Luke is an avid weekend-warrior golfer from the East Coast who plays golf more than he cares to admit.
Ask any golfer and they will say that it is their pitching wedge that has gotten them out of the most strife on the golf course. The pitching wedge is a super versatile club that every golfer should have in their arsenal.
They provide the control and loft of more refined wedges as well as the drive and distance of 9-irons. Think of your pitching wedge as the bridge between your set of irons and your set of wedges – they can do no wrong.
One thing that is useful to know about not just your pitching wedge, but all of your different clubs, is the degree to which their face sits at.
Learning the degree of your pitching wedge will help you to understand it better, and, subsequently, make you a better golfer. We hope you’re ready to get informed on all things pitching, and all things wedges.
What Is A Pitching Wedge?
Although it is named as such, most iron sets come with a pitching wedge as standard. This is because they are often used for similar shots to a 9-iron, where gaining distance to the green is still necessary.
They are a very good club for doing chip shots around the green and hitting long approach shots. If you get good at using a pitching wedge, they can also be a handy club for hitting pitch shots at close range.
This versatility can be put down to its shaft length, loft, as well as the golfing level of the golfer who is using one.
Gripping further down a pitching wedge’s shaft than its grip when taking a short shot will ensure you good control of the club. It will also minimize your chances of hitting further than you intended.
What Is A Pitching Wedge’s Degree?
In golf, the degree at which a club face sits is known as the loft. If a golf club has more loft, that is the same as saying it has a higher degree.
In a standard golf set, the pitching wedge is the club with the most degree loft. Although the pitching wedge’s degree can vary depending on whether they are part of a set, or specialized, in general, they come with between 46 and 52 degrees of loft.
This really does depend on the manufacturer, so make sure you are in the know on each golf club’s degree loft before purchasing one.
This degree means they are great for hitting a shot with height. Height to say, travel over a ghastly bunker, a precarious pond, or particularly nasty ruff (grass).
However, this degree also ensures you the distance to travel over such obstacles (unlike the lob wedge). Think of your pitching wedge’s degree as the sweet spot between height and length, and this will put you in good golfing stead.
When To Use A Pitching Wedge?
As we previously mentioned, the pitching wedge is a super versatile club. It is the most wedge because it is the most versatile. The further you go down the wedge-collecting rabbit hole the more specialized each of your wedges will get.
The pitching wedge isn’t like that. It services almost all sections leading up to the green, and dare we say it, but no golf club set is complete without one.
You can use it for a wide variety of pitches, full shots, and chips.
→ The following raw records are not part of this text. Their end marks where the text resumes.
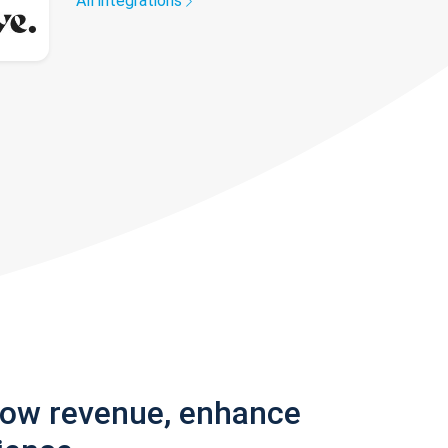
All integrations
row revenue, enhance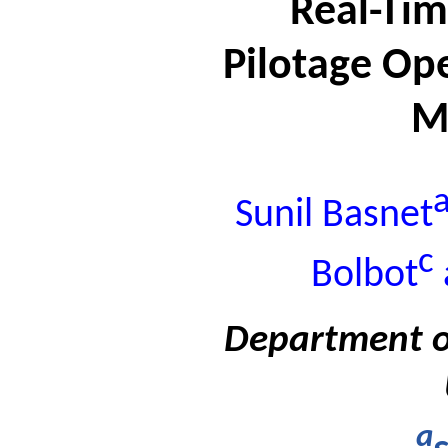
Real-Tim
Pilotage Op
M
Sunil Basnet
c
Bolbot
Department o
a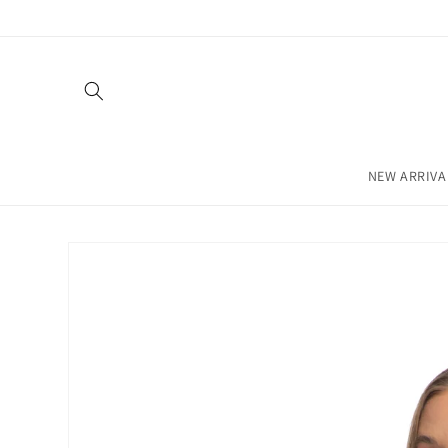
Skip to
content
NEW ARRIVA
Skip to
product
information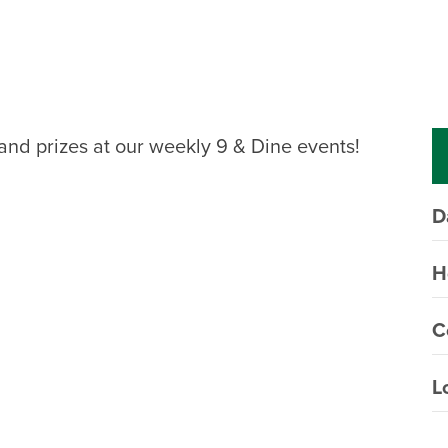
, and prizes at our weekly 9 & Dine events!
D
H
C
L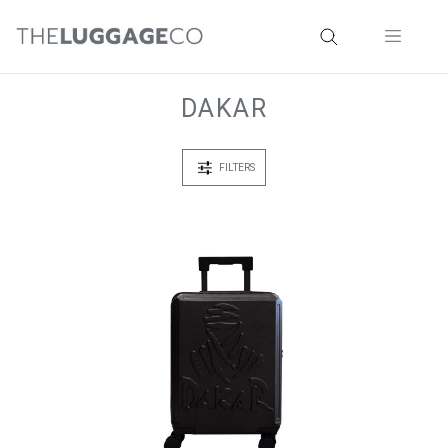
DAKAR
FILTERS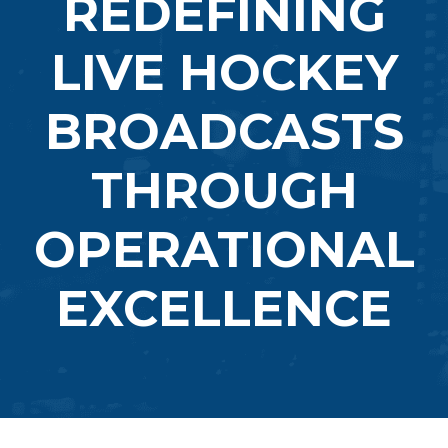
REDEFINING
LIVE HOCKEY
BROADCASTS
THROUGH
OPERATIONAL
EXCELLENCE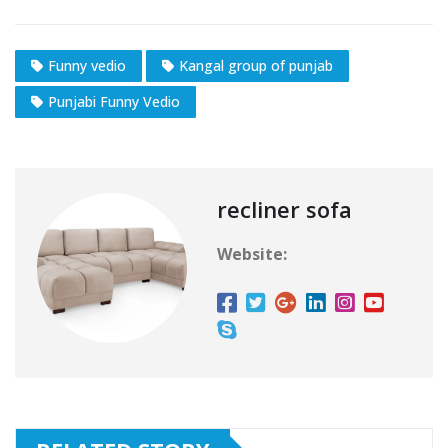
Funny vedio
Kangal group of punjab
Punjabi Funny Vedio
recliner sofa
Website: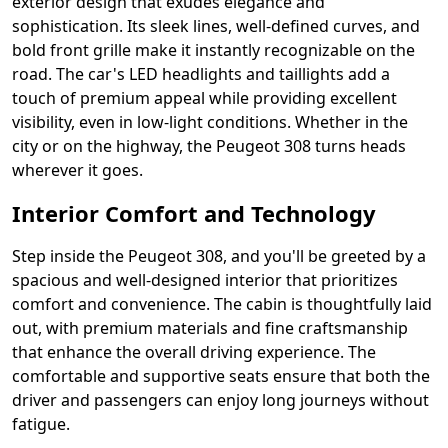
exterior design that exudes elegance and
sophistication. Its sleek lines, well-defined curves, and
bold front grille make it instantly recognizable on the
road. The car's LED headlights and taillights add a
touch of premium appeal while providing excellent
visibility, even in low-light conditions. Whether in the
city or on the highway, the Peugeot 308 turns heads
wherever it goes.
Interior Comfort and Technology
Step inside the Peugeot 308, and you'll be greeted by a
spacious and well-designed interior that prioritizes
comfort and convenience. The cabin is thoughtfully laid
out, with premium materials and fine craftsmanship
that enhance the overall driving experience. The
comfortable and supportive seats ensure that both the
driver and passengers can enjoy long journeys without
fatigue.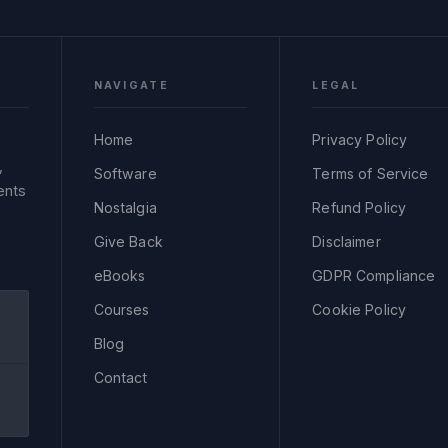
NAVIGATE
LEGAL
Home
Privacy Policy
,
Software
Terms of Service
ents
Nostalgia
Refund Policy
Give Back
Disclaimer
eBooks
GDPR Compliance
Courses
Cookie Policy
Blog
Contact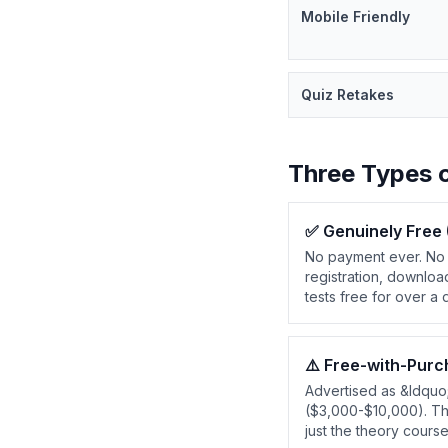
Mobile Friendly
Quiz Retakes
Three Types 
✅
Genuinely Free
No payment ever. No 
registration, downloa
tests free for over a
⚠️
Free-with-Purc
Advertised as &ldquo
($3,000-$10,000). The 
just the theory cours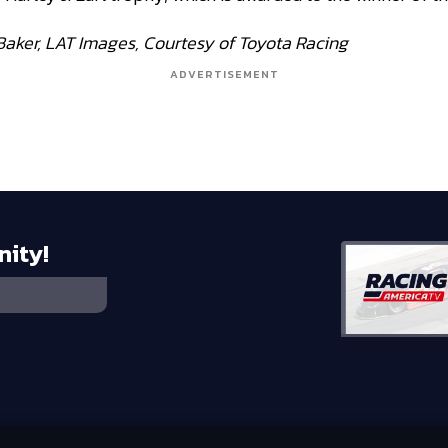
Baker, LAT Images, Courtesy of Toyota Racing
ADVERTISEMENT
nity!
 HOLDINGS, LLC
©
2026
RTA MEDIA HOLDINGS, LLC. ALL RIGHTS RESE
Quite often, the clubface of a pitching wedge comes with a little bounce.
This bounce allows the club to slide under the ball comfortably and get it moving through the air without a qualm about it (that’s the idea anyway).
You can use a pitching wedge down the fairway at close range. You can use it in the rough to get you out of no man’s land and back onto the fairway.
With a little practice, you can also use it to chip up onto the green at very close range, but this isn’t exactly what it is intended for.
They are particularly good at offering up the perfect combination of spin and distance, while also serving you plenty of control to keep your game nice and tight.
On account of their spin, experts have even been known to use a pitching wedge for difficult lies around the green.
What Other Clubs Offer High Loft?
As you are probably aware, the pitching wedge isn’t the only golf club that offers high loft. Even the 9-iron and the 8-iron have, what is considered in the sport, a high loft.
Any club that sends a ball up into the air in an arching line is considered a club with a high loft.
On the wedge side of the equation, you have the sand wedge, the lob wedge, and the gap wedge which all offer a good deal of loft to send that ball flying high.
However, and just like the pitching wedge, these short-game wedges don’t come with a standard degree loft.
It really does depend on who is making them, as every manufacturer has their own take on what is the perfect loft for a particular style of a golf club.
Talking to your local pro shop about your game is paramount to finding a set of clubs that feels like a little bit of you. There is little point in spending thousands on a premium golf club set that is not designed for your level of golf.
The age-old tried and tested saying “less is more” is very relatable to golf – sometimes simplifying your golf clubs to just a handful will improve your game tenfold.
However, if there’s one club that should always be in the arsenal, it’s the pitching wedge.
The pitching wedge is a super versatile golf club that is called on by pro and amateur golfers alike for getting them out of strife.
With knowledge comes power, and now that you are up to speed on pitching wedge degrees, we hope very much that you can put it into practice across all corners of the golf course (well that’s the idea anyway).